WHAT TO DO →
The lines to be copied are those below that contain "plant".

[Records from a data source]
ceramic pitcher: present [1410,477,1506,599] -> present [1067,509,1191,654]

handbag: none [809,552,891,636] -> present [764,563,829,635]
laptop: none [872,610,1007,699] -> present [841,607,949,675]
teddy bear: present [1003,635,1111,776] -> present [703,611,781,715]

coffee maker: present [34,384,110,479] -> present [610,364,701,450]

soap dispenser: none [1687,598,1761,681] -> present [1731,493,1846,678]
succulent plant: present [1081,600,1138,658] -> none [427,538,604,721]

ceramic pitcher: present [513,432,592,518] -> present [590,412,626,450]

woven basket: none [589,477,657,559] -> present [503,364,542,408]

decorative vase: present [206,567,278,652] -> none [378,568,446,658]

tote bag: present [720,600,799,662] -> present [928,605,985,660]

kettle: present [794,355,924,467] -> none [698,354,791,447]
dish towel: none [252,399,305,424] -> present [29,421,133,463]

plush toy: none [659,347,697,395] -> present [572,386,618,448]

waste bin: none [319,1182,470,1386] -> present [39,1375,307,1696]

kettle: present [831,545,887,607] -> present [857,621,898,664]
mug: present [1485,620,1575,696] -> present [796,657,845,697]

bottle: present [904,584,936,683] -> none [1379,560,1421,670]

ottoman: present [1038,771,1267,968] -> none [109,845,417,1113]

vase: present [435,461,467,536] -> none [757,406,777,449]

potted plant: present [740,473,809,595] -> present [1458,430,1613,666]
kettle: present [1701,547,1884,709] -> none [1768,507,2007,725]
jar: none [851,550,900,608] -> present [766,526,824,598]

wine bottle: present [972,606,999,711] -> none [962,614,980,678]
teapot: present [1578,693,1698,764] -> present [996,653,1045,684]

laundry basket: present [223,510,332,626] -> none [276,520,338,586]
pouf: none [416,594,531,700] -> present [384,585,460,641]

RESULT FOR THIS EXERCISE →
succulent plant: present [1081,600,1138,658] -> none [427,538,604,721]
potted plant: present [740,473,809,595] -> present [1458,430,1613,666]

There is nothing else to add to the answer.